Just As I Thought

Getting nauseus

This evening, giving in to my love of cheesy disaster movies, I tuned in to “10.5” on NBC.
Ugh.
From the very beginning I knew this was going to be bad. The opening scenes of a bike courier speeding through the streets of Seattle while everything about him is destroyed was enough to make me wince — why didn’t he stop riding and wait for the shaking to stop? Oh, and, with all the masonry falling about him, how in the hell did he manage to keep riding, unobstructed by debris (or cars)?
Really, really bad.
Then once the movie started in earnest, the sickening shaking continued, but not from seismic activity. Oh, no. The brain trust that made this movie decided, for what I assume are “artistic” purposes, to use a cinema verite style of camera work that makes me sick to my stomach. The camera moves back and forth, and worse — zooms in and out. Constantly. It makes NYPD Blue look like a locked off security camera by comparison.
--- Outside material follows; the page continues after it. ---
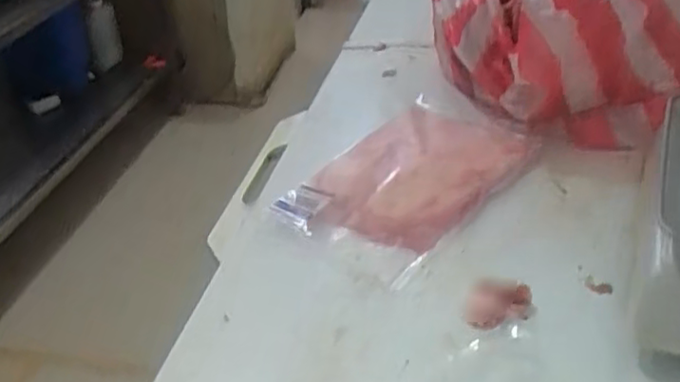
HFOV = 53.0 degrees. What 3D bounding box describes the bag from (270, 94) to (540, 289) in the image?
[{"bbox_3d":[0.074,-0.022,0.721,0.180,0.034,0.273,24,43,34],"label":"bag"}]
And does anyone really believe that the USGS has stylish computers that give live readouts of earthquake magnitudes as they happen? And the magnitude, as far as I know, doesn’t increase the longer the quake rumbles.
Well, it’s only TV. There’s no basis in science.
Oh, and it is telling that this over-hyped miniseries with all it’s pricey (yet still unconvincing) special effects is not even presented in high definition. Guess they realized it had no chance of an airing again in the future, so why bother?
It didn’t take me long to change the channel, and I found a fascinating documentary (in high def, of course) on PBS, detailing the rise of communications technology from telegraph wires to fiber optics. It was fascinating to learn how fiber was invented and how it works. Physics is cool. I guess some TV has a scientific basis, eh?